In that case, Are the following understanding correct?
tfg by design does not allow optimizations like constant_folding, which would modify tensor’s data. (Or have to recreate a new node and replace the old one).
Why not create a type instead of attribute in TFG MLIR? As type would allow mutable part listed in the link.
Similar design appreas on ShapeAttr , it also does not have the setShape method, meaning this by design could not be modified.
As tfg is designed to replace grappler, in grappler, it could easily change those things in NodeDef, how could tfg do these things? Should tfg always create a new node and replace the old one?
The attribute is immutable, but the node has a mutable dictionary of attribute (this isn’t specific to TFG, this is standard MLIR): so you can just update the attribute on a node.
That said, when you do constant folding, in general you replace some nodes with a constant node so you have to recreate a new node and replace the old one regardless.
Types aren’t mutable, the exception you’re pointing at is only intended to be able to implement recursive types (you need to create the Type and then mutate it to add a reference to itself).
Regardless, I’m not sure what is the problem you’re trying to solve with this?
As mentioned above, you can’t change the content of an attribute in-place, but you swap individual attributes on an operation. Similarly you can swap the type of individual results of an operation in place. Doing so you don’t modify a type itself, you create a new type and swap it from the old type.
In general MLIR is much more efficient than the proto representation used by Grappler.
If you haven’t seen it yet, I invite you to look into the MLIR tutorial (slides - recording - online step-by-step) as well as this doc that explains the in-memory representation of the IR and in particular the def-use chains.

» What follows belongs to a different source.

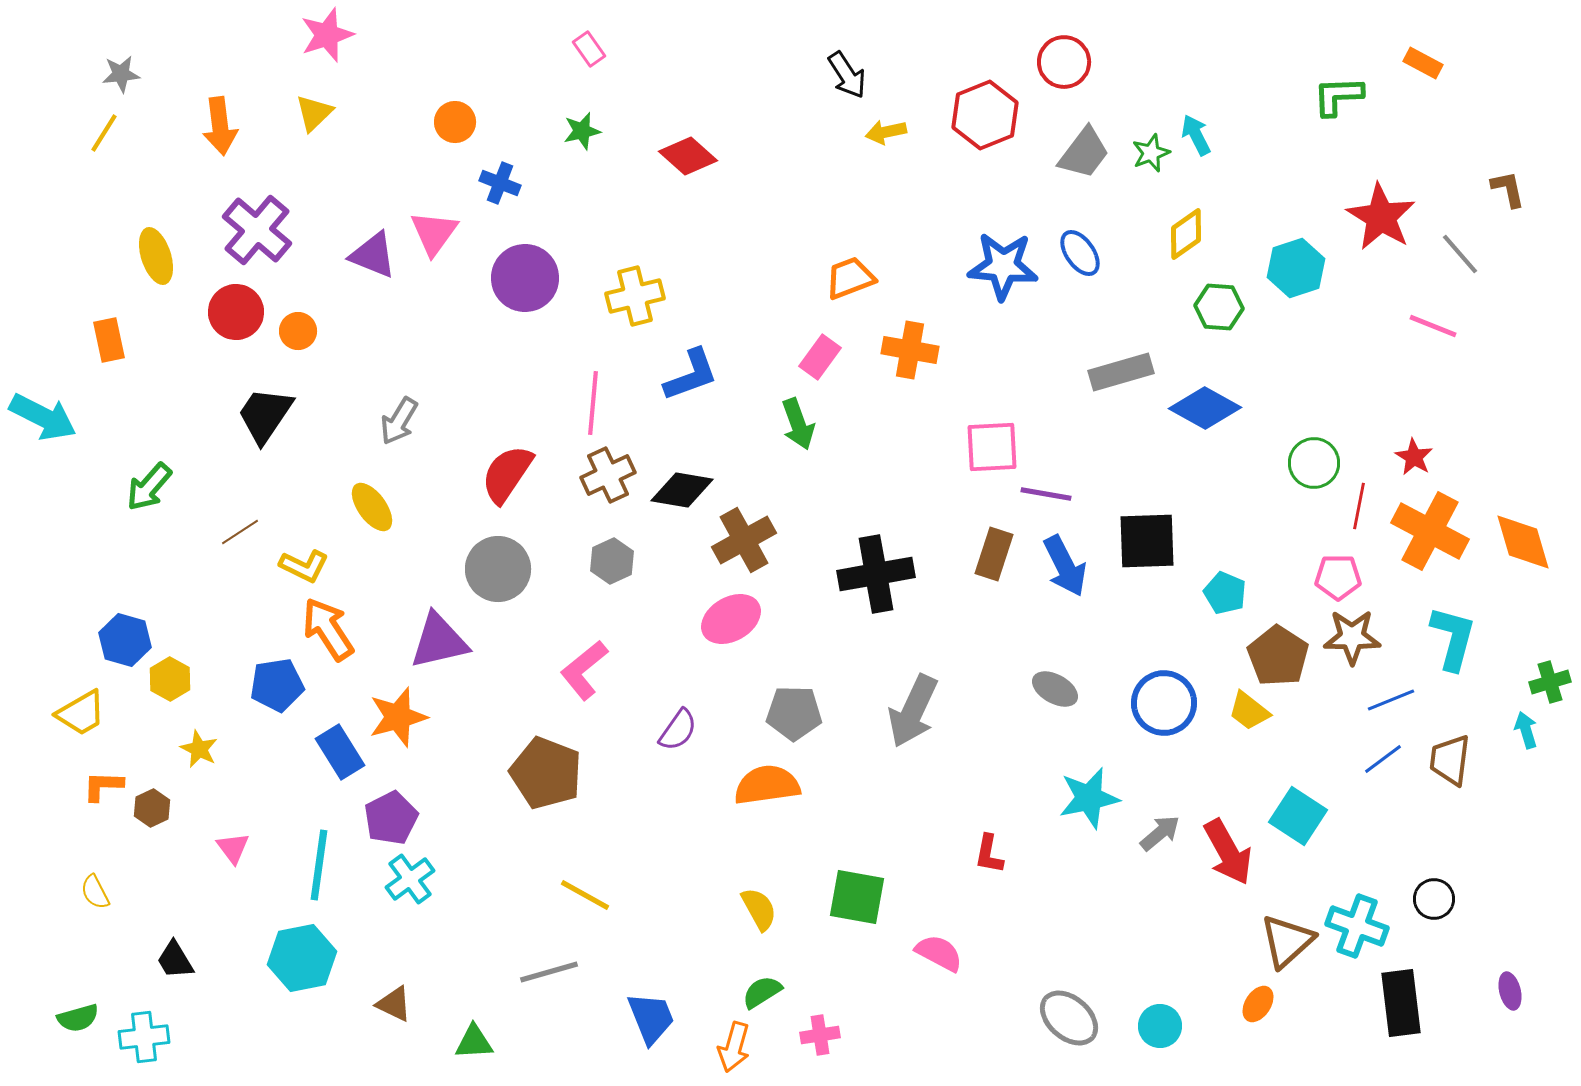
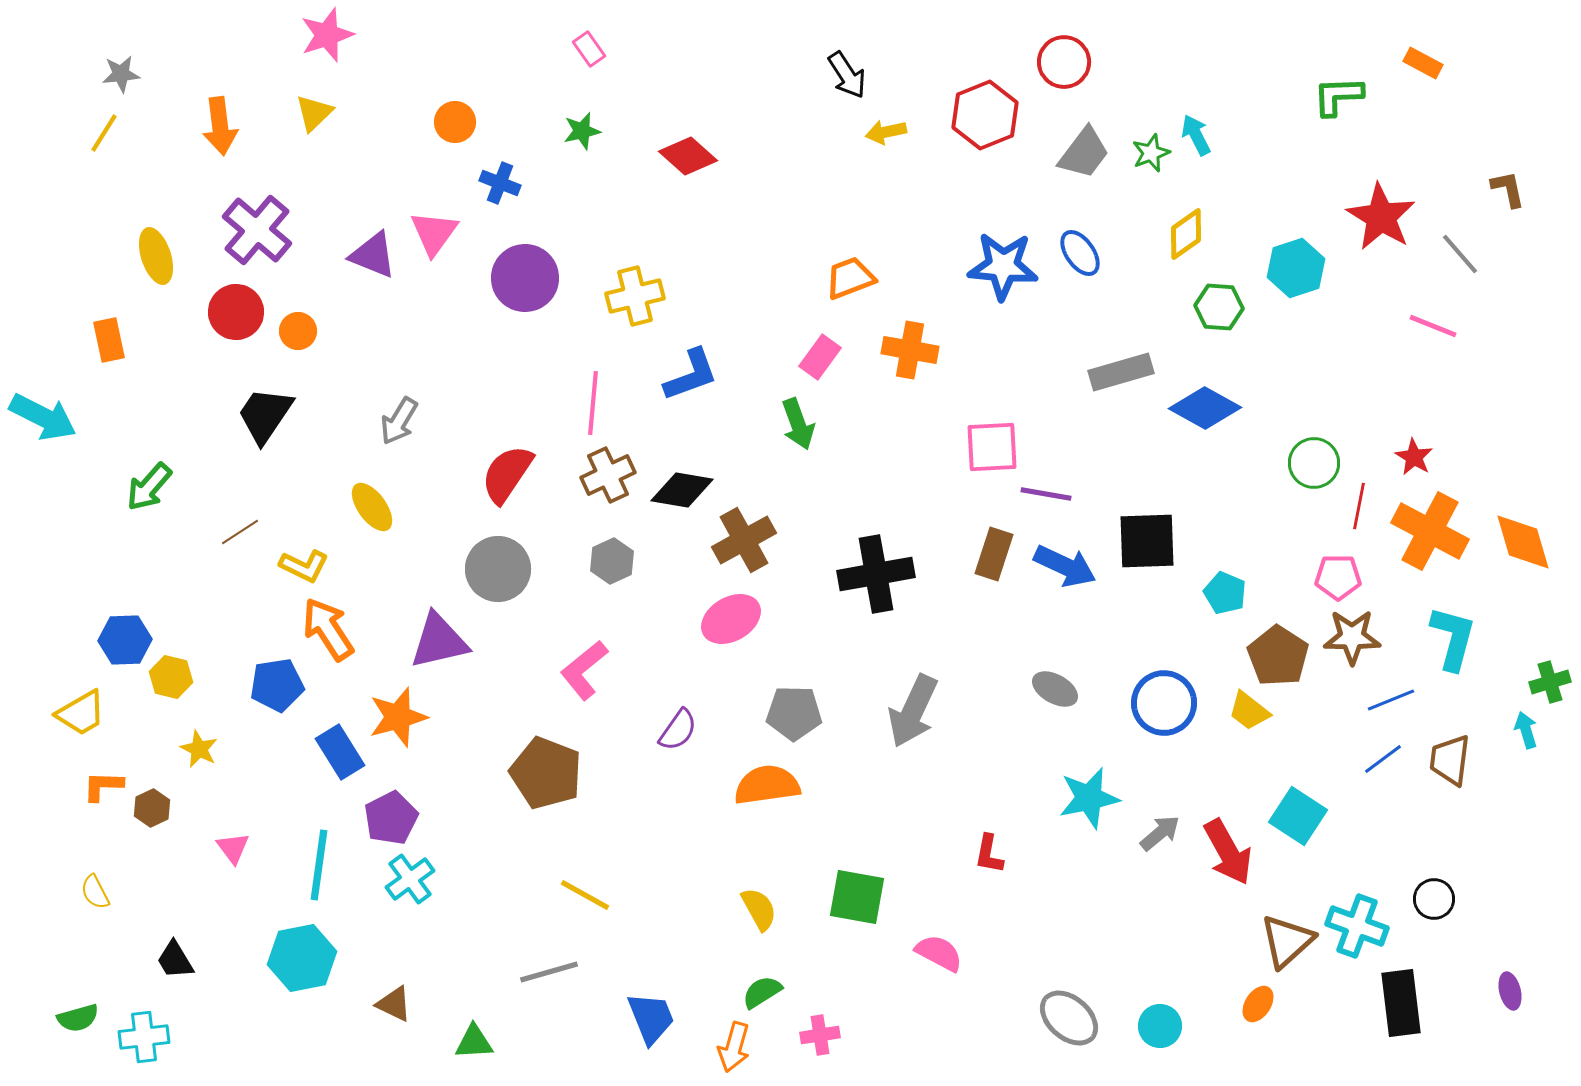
blue arrow at (1065, 566): rotated 38 degrees counterclockwise
blue hexagon at (125, 640): rotated 18 degrees counterclockwise
yellow hexagon at (170, 679): moved 1 px right, 2 px up; rotated 15 degrees counterclockwise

The problem I am trying to solve is to implement a graph optimization pass based on TFG, similar to GSPMD does for XLA. This optimization pass would add additional information to TFG’s node, and this information would be changed during the optimization process. This info could be something like “estimated split strategy for current op”. Let’s call this split_strategy for simplicity. I would wish this split_strategy flow through the whole graph, thus every op node would have this split_strategy.
To do that, I am looking forward to define a dialect called toy , this dialect is based on tfg, and it wraps mlir::TensorType to a toy::TensorType. This toy::TensorType would have an additional field split_strategy. This split_strategy would change frequently when searching for an optimal one. Thus recreating the node would be something too expensive.
As you mentioned, if the types are not mutable in general, then could you tell me a little more the use case of how to bind mutable information to the tfg tensor as an attribute? I mean, could you give a little more hint on how to sway individual attributes? By defining the the attribute as a pointer?
I thought converting a mlir::ElementsAttr(tfg converted tensor type) to toy::TensorType (toy dialect converted from tfg) dialect and do whatever on that type is a a good choice. If the mutable type is not intended , then what should I refer if I wish to frequently update information binded to an tensor attribute?
If you’d like to carry information on the nodes, you can just add attributes to the node themselves freely: that’s quite cheap to do.
If you rather model this on the types themselves, then you’d just re-create a new type every time you want to modify the “split_strategy” and set it on the actual “edge” in the graph (a Value in MLIR terminology).
The actual mechanism depends on how is this “split_strategy” represented? Is this an enum or a more complex datastrutture?
It should be a complex data structure containing something like 1D array representing shapes, 2D array representing devices, etc. Thus it is a struct.
In that case, it seems that carrying information on Types is expensive, since I need to recreate every time it changes. So I have to attach a pointer-like attribute, and mutate that underlying information, is this correct?
You saved my day! Thank you very much for your help!
You really can’t mutate Type and Attribute safely: they are stored in a map and hashed. Every operation (node…) using a given type will reuse the same instance. When you “recreate” a Type what happens is actually hashing and lookup to see if it already exists, in which case it gets returned.
In general, if you need to just compute transient information in a transformation, you may not store them directly by mutating the IR, you may keep a map on the side from operations to “split_strategy” and use this as your temporary storage. It does not prevent you from materializing the “split_strategy” as type/attribute annotation when you’re done, but that shouldn’t be too heavy any more at this point.